【WEB版】無能才女は余命わずかなようなので、 最後に好きにさせていただきます ~クズ家族と離れたら健康になるどころか、稀代の才能が開花しました~

 その後、セレフィアをいったん、私の家に持ち帰ってきた。明日、これを使ってテオドールを解呪する。万が一にも間違いがあってはいけないので、薬草図鑑で確認をした。

 呪い――。

 これでテオドールが元気になってくれたら一番いいけど、呪った犯人は誰なんだろう。

 そしてもし呪いだとしたら、一応準備しておいた方がいいことがある。
 私はドレッサーの引き出しからコンパクトになっている鏡を取り出した。それをカゴにしまうと明日に備えた。

 翌日、早朝から迎えが来て、テオドールの元へと向かう。もちろんん、昨日摘んだセレフィアを入れたカゴを手にして。

「テオドール、この花を持ってくれる?」

 アレク様と私が見守る中、テオドールはコクンとうなずいた。セレフィアを手渡し、テオドールの背中の部分を寝間着から見えるようにした。

「私が合図をしたら、花の蜜を飲んでくれる?」

 コクンとうなずくテオドールの頭をそっと撫でると、黒いあざに触れる。テオドールの体がビクンと震えた。

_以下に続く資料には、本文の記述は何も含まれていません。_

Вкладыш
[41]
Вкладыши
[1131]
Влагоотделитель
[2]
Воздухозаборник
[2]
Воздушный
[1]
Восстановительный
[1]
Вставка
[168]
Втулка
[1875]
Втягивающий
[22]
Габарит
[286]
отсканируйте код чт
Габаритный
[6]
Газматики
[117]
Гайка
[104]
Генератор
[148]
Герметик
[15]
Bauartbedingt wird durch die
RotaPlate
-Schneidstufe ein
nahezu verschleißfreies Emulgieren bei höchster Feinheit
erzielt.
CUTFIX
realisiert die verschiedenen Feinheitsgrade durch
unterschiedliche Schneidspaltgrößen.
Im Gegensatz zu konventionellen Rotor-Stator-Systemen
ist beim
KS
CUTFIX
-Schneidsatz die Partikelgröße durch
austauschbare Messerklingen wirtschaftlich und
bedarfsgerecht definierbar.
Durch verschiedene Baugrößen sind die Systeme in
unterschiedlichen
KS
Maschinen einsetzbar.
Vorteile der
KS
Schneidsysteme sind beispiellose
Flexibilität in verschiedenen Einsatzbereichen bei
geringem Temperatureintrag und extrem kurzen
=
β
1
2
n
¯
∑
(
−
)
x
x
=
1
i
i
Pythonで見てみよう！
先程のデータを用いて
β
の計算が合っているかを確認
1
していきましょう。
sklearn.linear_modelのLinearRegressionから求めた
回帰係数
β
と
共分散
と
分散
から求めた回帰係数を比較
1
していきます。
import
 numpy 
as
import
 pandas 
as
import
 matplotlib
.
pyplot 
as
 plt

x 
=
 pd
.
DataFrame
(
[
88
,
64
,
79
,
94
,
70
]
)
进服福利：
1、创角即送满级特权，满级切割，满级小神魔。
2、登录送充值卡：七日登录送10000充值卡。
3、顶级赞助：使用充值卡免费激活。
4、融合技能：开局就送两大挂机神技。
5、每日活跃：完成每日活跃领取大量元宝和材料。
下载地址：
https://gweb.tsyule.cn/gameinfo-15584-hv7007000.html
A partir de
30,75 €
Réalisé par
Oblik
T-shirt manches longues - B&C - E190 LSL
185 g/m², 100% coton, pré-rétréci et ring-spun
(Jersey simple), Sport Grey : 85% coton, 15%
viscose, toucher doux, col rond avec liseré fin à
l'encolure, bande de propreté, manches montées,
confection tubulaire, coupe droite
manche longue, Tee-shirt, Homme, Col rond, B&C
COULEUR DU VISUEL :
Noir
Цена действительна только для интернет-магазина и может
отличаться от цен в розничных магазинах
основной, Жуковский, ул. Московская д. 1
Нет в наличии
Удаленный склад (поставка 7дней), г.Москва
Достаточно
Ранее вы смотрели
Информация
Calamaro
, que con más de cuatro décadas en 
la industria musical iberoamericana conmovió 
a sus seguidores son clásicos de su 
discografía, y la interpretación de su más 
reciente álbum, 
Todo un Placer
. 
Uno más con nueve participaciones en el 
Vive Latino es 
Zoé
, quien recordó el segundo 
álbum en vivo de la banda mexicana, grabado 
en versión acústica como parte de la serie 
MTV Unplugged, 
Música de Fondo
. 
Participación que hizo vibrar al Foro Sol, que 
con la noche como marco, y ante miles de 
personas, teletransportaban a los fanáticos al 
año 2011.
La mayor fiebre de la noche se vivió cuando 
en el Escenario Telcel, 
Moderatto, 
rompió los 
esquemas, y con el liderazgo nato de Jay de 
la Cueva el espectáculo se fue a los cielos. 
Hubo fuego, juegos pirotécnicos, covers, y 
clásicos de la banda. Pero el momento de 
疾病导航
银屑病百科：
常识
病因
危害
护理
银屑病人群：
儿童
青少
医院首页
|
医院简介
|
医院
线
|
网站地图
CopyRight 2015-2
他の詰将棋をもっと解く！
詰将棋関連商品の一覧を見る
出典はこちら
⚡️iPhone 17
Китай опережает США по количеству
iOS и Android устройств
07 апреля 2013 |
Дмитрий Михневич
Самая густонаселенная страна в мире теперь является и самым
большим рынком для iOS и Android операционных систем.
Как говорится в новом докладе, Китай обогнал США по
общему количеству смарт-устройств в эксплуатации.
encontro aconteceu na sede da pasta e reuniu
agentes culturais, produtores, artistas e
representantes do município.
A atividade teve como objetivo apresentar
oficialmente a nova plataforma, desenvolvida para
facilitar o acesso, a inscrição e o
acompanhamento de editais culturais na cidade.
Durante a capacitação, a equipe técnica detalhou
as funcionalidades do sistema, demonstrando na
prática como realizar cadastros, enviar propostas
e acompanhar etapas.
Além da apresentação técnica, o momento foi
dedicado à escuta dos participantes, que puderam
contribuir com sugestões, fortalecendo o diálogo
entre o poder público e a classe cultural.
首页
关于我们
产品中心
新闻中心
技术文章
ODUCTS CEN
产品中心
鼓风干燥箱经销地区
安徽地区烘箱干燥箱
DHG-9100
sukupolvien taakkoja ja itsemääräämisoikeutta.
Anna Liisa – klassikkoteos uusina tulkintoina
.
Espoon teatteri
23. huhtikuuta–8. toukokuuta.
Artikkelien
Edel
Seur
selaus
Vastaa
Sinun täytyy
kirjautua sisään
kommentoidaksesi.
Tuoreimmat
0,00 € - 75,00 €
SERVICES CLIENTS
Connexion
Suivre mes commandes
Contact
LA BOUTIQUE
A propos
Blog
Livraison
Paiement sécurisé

 やがて合図をするとテオドールが花の蜜を口に含んだ。
 背中に魔力を流し込むと、直後に黒いあざが動き出した。

 あっ! やっぱり……!!

 この反応を見せるということは呪いで間違いない。

 まるで生きているように動くあざは、意志を持っているようだ。身をうねっているその姿は、セレフィアの解呪作用に苦しんでいるのだと感じた。

「逃がすかぁ!」

 私は集中してありったけの魔力を込めると、あざをむんずとつかんだ。するとテオドールの体から離れた黒いモノが、私の手の中で蠢いている。

「あんたの入るのは、ここよっ!!」

 準備していた鏡を取り出すと、黒いモノに押しつけた。不思議なことにまるで吸い込まれるように鏡の中に消えた。
 鏡を見ると、さきほどまでテオドールの体にいたものが中で蠢いている。
 良かった、これでひとまず解呪に成功だわ。じんわりと額にかいた汗を拭う。
 テオドールは目をパチクリとさせると、大きく深呼吸した。

「……さっきまで体が重かったのに、すごく楽になった気がする」
「それがあなたの本来の体調よ。悪いものをとったから、もう大丈夫よ」

 テオドールはまじまじと私を見つめる。

「本当に? こんなに軽いの?」
「ええ」

 テオドールはそう言うが、まだ本調子ではないはずだ。だが黒いあざを切り離した以上、今後は徐々に調子を取り戻すだろう。

「嬉しいリディア、ありがとう!」

 テオドールが私に抱き着いたので、私もしっかりと抱きしめた。

「お兄さまもありがとう!!」

 テオドールの満面の笑みを見て満ち足りた気持ちになり、アレク様と目を合わせた。